━━ DATA TO EXAMINE
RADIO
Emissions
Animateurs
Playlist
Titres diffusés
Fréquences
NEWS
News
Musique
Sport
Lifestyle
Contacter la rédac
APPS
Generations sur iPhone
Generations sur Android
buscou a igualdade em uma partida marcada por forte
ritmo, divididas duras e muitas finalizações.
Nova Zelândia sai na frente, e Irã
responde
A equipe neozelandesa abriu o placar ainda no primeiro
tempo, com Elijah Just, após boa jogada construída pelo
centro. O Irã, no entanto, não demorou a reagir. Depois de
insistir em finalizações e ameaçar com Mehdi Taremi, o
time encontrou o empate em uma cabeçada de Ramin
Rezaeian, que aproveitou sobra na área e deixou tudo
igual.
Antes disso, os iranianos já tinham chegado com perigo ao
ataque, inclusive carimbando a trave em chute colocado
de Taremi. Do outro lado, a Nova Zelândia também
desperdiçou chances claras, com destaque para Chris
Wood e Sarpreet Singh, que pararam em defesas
━━━━
━━ DATA TO EXAMINE
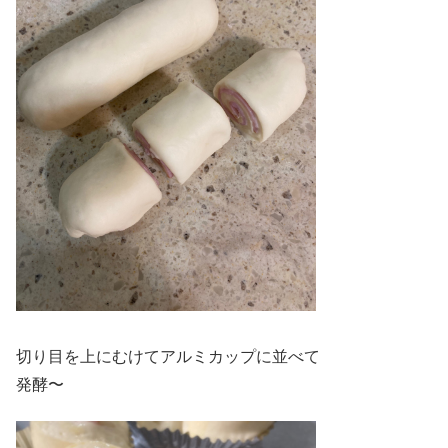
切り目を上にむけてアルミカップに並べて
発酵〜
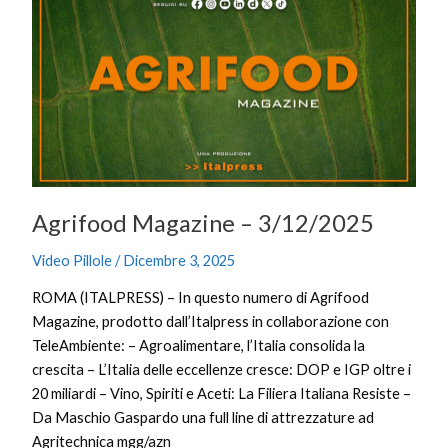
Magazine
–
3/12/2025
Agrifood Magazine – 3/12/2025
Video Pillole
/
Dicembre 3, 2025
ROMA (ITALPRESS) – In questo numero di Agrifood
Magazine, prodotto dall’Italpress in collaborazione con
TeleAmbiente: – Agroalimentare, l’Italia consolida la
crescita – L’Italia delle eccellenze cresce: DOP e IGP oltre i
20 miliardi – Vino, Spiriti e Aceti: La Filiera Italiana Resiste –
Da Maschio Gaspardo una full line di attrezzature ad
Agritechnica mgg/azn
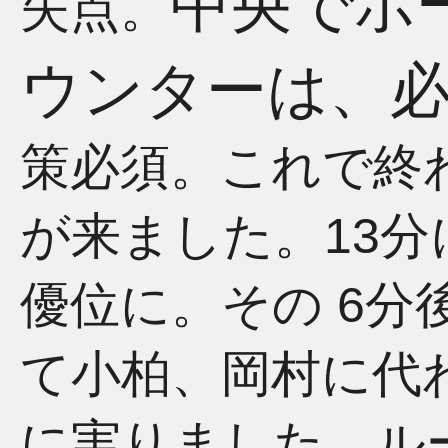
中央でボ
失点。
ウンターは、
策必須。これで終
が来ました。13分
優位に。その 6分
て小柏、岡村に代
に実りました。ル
━━━━
━━ DATA TO EXAMINE
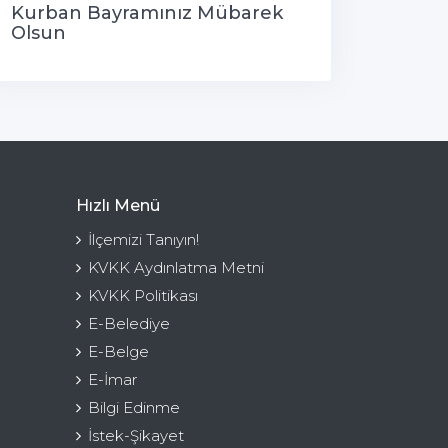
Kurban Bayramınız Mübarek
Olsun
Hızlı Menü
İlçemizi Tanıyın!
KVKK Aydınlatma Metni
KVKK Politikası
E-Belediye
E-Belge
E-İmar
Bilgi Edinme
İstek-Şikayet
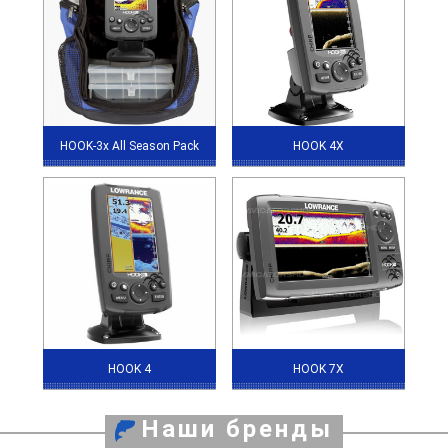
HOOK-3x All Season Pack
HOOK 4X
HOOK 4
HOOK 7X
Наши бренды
━━━━
▶ _EXERCISE DIRECTIONS_
Gather every line of the records that contains the string "Magazine". Match case exactly.

▶ _EXERCISE SOLUTION_
Magazine
Agrifood Magazine – 3/12/2025
Magazine, prodotto dall’Italpress in collaborazione con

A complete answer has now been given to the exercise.